NANTES: Avril 2019. Dans le sous-sol d'un immeuble nantais, la police découvre plusieurs kalachnikov, des fusils à pompes et une dizaine de pistolets automatiques. Un arsenal que de longs mois d'enquête lieront à une violente "guerre des clans" sur fond de trafic de drogue.
Cette "escalade des violences", dont des protagonistes présumés ont été renvoyés cet automne devant les assises par la juridiction interrégionale spécialisée (JIRS) de Rennes, commence fin février 2019 à un mariage.
Alors que l'on s'apprête à célébrer celui de M.A., 24 ans à l'époque, des tirs de kalachnikov résonnent dans le hall de l'immeuble où la fête a lieu, sans faire de blessé.
D'après la police judiciaire, le jeune marié entretenait jusque-là un "lien étroit" avec le "clan L.", du quartier Malakoff, qui régit une partie du trafic de drogue nantais.
Parce qu'il a décidé, toujours selon l'enquête, de monter dans le quartier Bellevue un réseau parallèle dont les prix défient la concurrence, le "clan L." "s'est mis à (ses) trousses", résume un témoin aux policiers.
"Le jour des tirs de mon mariage, dans ma tête c'était l'apocalypse (...) Là, je me suis énervé, pour moi y a plus de frein", leur confiera M.A. quelques mois plus tard.

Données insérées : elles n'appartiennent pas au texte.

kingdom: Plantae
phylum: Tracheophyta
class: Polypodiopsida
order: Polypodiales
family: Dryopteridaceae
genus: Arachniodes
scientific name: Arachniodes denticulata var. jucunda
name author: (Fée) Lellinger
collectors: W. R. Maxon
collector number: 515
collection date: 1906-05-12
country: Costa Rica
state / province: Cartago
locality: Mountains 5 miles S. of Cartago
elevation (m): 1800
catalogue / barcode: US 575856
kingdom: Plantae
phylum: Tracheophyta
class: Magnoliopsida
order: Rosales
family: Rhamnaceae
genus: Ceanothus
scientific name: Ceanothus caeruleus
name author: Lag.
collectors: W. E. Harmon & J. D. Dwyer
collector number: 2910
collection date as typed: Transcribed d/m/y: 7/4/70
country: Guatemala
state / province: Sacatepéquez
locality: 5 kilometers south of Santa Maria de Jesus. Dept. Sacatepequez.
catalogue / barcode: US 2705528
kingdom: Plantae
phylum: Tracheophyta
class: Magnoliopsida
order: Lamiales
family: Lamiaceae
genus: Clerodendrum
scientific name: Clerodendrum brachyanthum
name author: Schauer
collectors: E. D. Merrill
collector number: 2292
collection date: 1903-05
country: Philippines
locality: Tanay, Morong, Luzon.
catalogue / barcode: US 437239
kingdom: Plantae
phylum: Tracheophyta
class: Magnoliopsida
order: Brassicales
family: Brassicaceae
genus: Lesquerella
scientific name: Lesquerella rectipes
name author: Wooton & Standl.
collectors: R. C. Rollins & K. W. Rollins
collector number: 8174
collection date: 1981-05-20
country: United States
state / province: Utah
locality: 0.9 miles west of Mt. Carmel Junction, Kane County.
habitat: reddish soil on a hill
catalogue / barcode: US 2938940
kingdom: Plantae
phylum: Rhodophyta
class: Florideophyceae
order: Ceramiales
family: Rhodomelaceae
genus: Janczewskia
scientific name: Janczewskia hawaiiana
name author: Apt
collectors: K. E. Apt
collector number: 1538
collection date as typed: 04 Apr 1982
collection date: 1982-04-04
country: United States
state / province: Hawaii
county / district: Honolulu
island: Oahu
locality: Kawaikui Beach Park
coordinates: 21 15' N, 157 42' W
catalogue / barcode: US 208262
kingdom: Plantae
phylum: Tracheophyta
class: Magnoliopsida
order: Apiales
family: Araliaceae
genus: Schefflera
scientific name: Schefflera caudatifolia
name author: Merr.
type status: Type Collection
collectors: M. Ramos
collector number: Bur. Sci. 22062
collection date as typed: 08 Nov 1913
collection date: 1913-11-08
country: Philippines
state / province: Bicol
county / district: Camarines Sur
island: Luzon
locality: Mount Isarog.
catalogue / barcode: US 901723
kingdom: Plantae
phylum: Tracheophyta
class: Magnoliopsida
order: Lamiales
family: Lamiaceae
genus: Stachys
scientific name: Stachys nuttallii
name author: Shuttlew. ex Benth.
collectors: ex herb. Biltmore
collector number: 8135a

Il est alors interrogé dans le cadre d'une enquête sur une autre fusillade: le jeune homme est soupçonné d'avoir commandité les tirs qui ont fait un mort fin avril 2019 dans un bar à chicha, le Moonlight.
De la fusillade du mariage à celle du Moonlight, les enquêteurs ont relié six scènes de tirs consécutives.
«Pas pour le plaisir»
Mi-mars, quelques semaines après le mariage, un homme descend d'une voiture et ouvre le feu dans un bar à chicha, le Copacabana, faisant un blessé. Mis en examen dans cette affaire, M.A. a par la suite bénéficié d'un non-lieu.
Début avril, un "homme cagoulé" tire à plusieurs reprises sur le même M.A., devant son domicile. Il est touché à la main, la hanche et la cuisse.
Deux semaines plus tard, des tirs éclatent dans la nuit place Mendès-France puis sur un boulevard voisin, en plein cœur du quartier Bellevue.
Dans une conversation interceptée à l'époque par les policiers, un proche demande à M.A.:
- "Pourquoi ils sont en confiance comme ça ? Pourquoi ils ont allumé (l'une des victimes), il n'a rien à voir ?"
- "Ils étaient sur moi", répond-il.
Trois jours après, quatre jeunes hommes sont blessés par balle sur la même place. Les tireurs font feu "à de nombreuses reprises" depuis des scooters et un break.
L'un des jeunes soupçonné d'avoir tiré était mineur au moment des faits. Dans une conversation interceptée par les policiers, il affirme: "mais nous on est payés pour faire ça (...) Moi, je le fais pas pour le plaisir".
Confronté à ces propos par la suite, il expliquera aux enquêteurs qu'il voulait seulement "impressionner" ses interlocuteurs.
«Vraie guerre»
Soupçonnés d'être impliqués dans la tentative de meurtre sur M.A. et dans les deux fusillades de la place Mendès-France, treize personnes ont été renvoyées à l'automne devant la cour d'assises spéciale d'Ille-et-Vilaine et deux autres jeunes hommes devant la cour d'assises des mineurs de Loire-Atlantique.
Sept d'entre eux ont fait appel de cette mise en accusation. Le parquet a par la suite fait appel de l'ensemble de l'ordonnance pour éviter des disjonctions.
La décision de la chambre de l'instruction est attendue fin janvier.
Parmi les mis en cause, l'enquête distingue plusieurs rôles: les fournisseurs d'armes, les logisticiens, chargés de garder véhicules et fusils en lieu sûr, les tireurs et le chef de clan.
Au sous-sol de l'immeuble identifié comme une "place stratégique en termes de logistique" dans cette affaire, proche du quartier Malakoff, les enquêteurs avaient retrouvé, outre des armes, 60 kg de cannabis, 400 g de MDMA, une drogue de synthèse, et une balance de précision "permettant de relier directement les fusillades et le trafic de stupéfiants".
D'après l'enquête, les fusillades du printemps 2019 "ne peuvent se comprendre que mises en perspective les unes avec les autres" et révèlent une "montée en puissance des règlements de comptes".
Dans une conversation avec un proche interceptée à l'époque par les policiers, M.A. disait: "c'est une vraie guerre, tu ne me croyais pas."
En 2023, le parquet de Nantes a recensé dans la ville une quarantaine d'épisodes de tirs "sur fond probable de règlements de comptes". Ils ont tué quatre personnes, dont deux dans le quartier Bellevue.